Across the whole listing, return each line exactly, with no images included.

DATA EXTRACT:
BEGIN
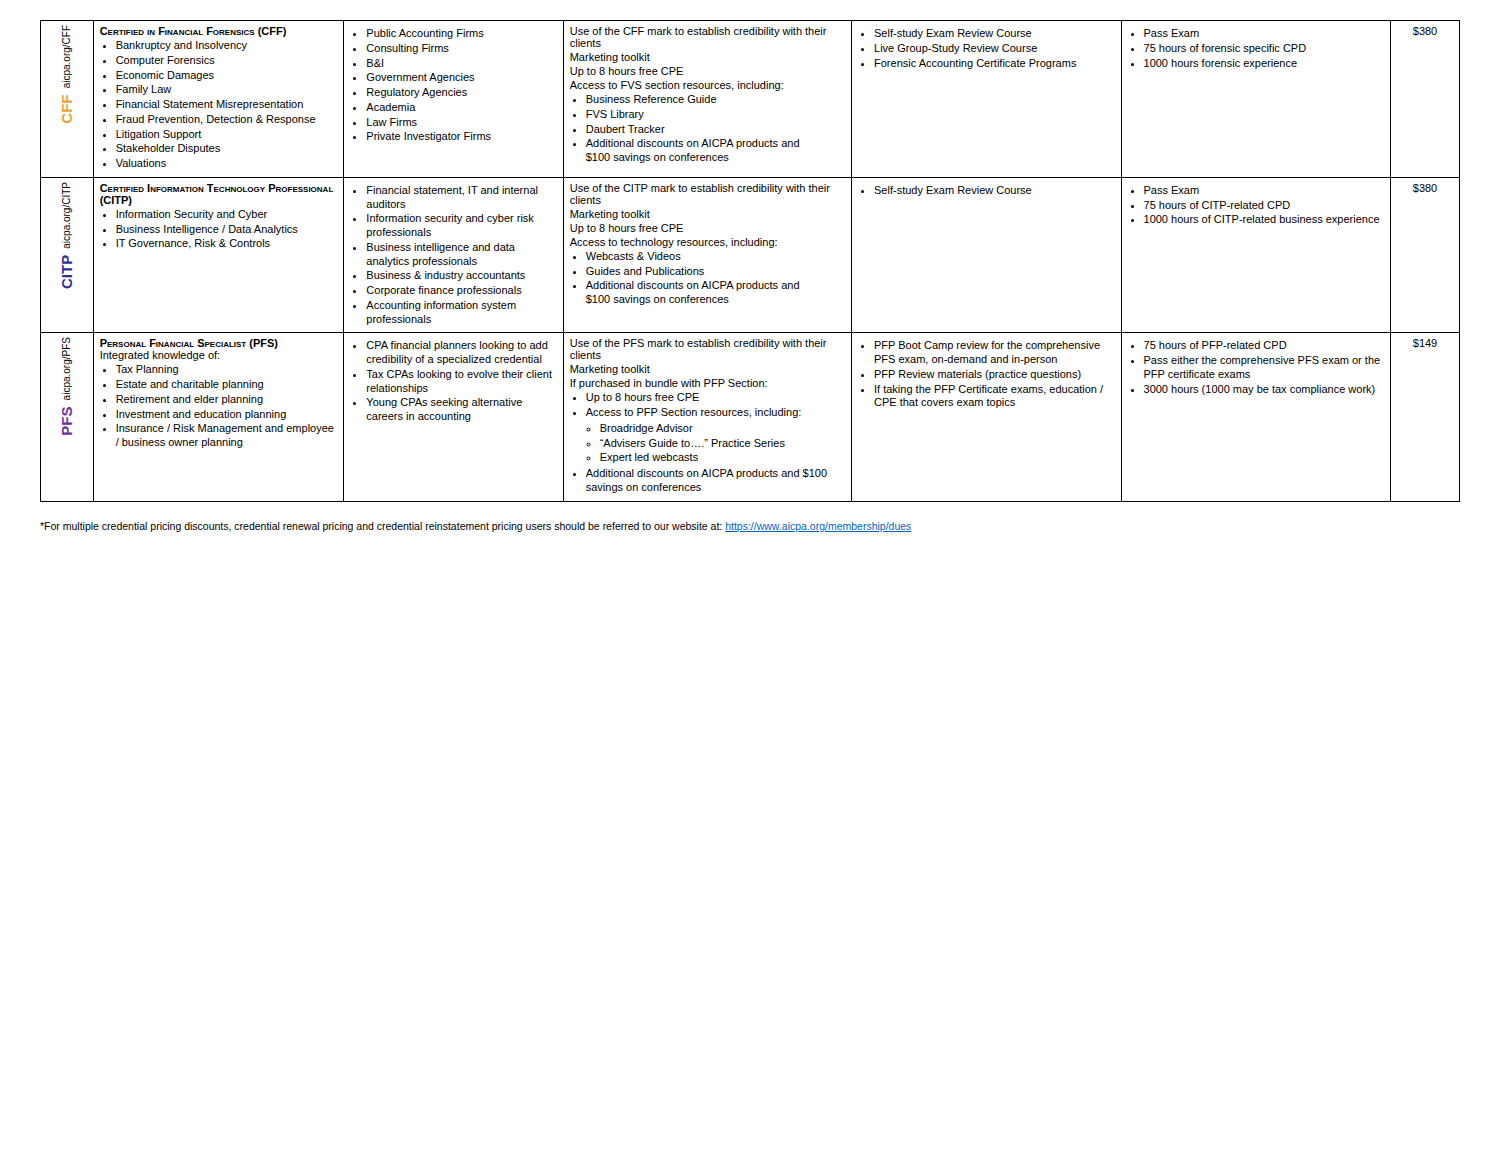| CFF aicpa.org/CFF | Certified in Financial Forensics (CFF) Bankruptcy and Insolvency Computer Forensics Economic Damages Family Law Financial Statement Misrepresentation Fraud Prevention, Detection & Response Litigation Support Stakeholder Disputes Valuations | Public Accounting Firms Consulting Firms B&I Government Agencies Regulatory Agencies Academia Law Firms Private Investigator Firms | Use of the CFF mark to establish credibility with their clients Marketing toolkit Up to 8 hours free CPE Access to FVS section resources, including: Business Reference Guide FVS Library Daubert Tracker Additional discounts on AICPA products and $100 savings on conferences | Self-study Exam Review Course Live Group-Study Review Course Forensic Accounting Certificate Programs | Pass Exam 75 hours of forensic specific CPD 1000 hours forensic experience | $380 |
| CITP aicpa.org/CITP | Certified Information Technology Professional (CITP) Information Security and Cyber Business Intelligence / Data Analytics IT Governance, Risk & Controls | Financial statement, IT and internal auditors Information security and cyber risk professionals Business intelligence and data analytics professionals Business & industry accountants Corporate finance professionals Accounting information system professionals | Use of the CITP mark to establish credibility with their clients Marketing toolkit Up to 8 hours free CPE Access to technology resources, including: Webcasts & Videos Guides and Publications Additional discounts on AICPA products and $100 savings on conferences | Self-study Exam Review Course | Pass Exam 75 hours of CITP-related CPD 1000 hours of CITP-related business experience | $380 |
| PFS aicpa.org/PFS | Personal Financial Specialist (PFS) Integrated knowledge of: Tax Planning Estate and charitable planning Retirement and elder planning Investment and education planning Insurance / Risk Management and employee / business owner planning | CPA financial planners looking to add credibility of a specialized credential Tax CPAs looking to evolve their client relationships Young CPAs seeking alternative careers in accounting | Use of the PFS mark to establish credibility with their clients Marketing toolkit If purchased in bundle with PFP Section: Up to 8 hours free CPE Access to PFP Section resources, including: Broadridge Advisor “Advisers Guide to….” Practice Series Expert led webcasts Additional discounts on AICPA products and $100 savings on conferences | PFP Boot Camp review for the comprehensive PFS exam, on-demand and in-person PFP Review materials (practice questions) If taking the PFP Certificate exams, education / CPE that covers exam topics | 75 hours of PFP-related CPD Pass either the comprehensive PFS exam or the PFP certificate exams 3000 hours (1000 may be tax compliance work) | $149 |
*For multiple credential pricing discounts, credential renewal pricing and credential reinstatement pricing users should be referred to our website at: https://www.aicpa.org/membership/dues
END
RESULT FOR THIS EXERCISE:
| CFF aicpa.org/CFF | Certified in Financial Forensics (CFF) Bankruptcy and Insolvency Computer Forensics Economic Damages Family Law Financial Statement Misrepresentation Fraud Prevention, Detection & Response Litigation Support Stakeholder Disputes Valuations | Public Accounting Firms Consulting Firms B&I Government Agencies Regulatory Agencies Academia Law Firms Private Investigator Firms | Use of the CFF mark to establish credibility with their clients Marketing toolkit Up to 8 hours free CPE Access to FVS section resources, including: Business Reference Guide FVS Library Daubert Tracker Additional discounts on AICPA products and $100 savings on conferences | Self-study Exam Review Course Live Group-Study Review Course Forensic Accounting Certificate Programs | Pass Exam 75 hours of forensic specific CPD 1000 hours forensic experience | $380 |
| CITP aicpa.org/CITP | Certified Information Technology Professional (CITP) Information Security and Cyber Business Intelligence / Data Analytics IT Governance, Risk & Controls | Financial statement, IT and internal auditors Information security and cyber risk professionals Business intelligence and data analytics professionals Business & industry accountants Corporate finance professionals Accounting information system professionals | Use of the CITP mark to establish credibility with their clients Marketing toolkit Up to 8 hours free CPE Access to technology resources, including: Webcasts & Videos Guides and Publications Additional discounts on AICPA products and $100 savings on conferences | Self-study Exam Review Course | Pass Exam 75 hours of CITP-related CPD 1000 hours of CITP-related business experience | $380 |
| PFS aicpa.org/PFS | Personal Financial Specialist (PFS) Integrated knowledge of: Tax Planning Estate and charitable planning Retirement and elder planning Investment and education planning Insurance / Risk Management and employee / business owner planning | CPA financial planners looking to add credibility of a specialized credential Tax CPAs looking to evolve their client relationships Young CPAs seeking alternative careers in accounting | Use of the PFS mark to establish credibility with their clients Marketing toolkit If purchased in bundle with PFP Section: Up to 8 hours free CPE Access to PFP Section resources, including: Broadridge Advisor “Advisers Guide to….” Practice Series Expert led webcasts Additional discounts on AICPA products and $100 savings on conferences | PFP Boot Camp review for the comprehensive PFS exam, on-demand and in-person PFP Review materials (practice questions) If taking the PFP Certificate exams, education / CPE that covers exam topics | 75 hours of PFP-related CPD Pass either the comprehensive PFS exam or the PFP certificate exams 3000 hours (1000 may be tax compliance work) | $149 |
*For multiple credential pricing discounts, credential renewal pricing and credential reinstatement pricing users should be referred to our website at: https://www.aicpa.org/membership/dues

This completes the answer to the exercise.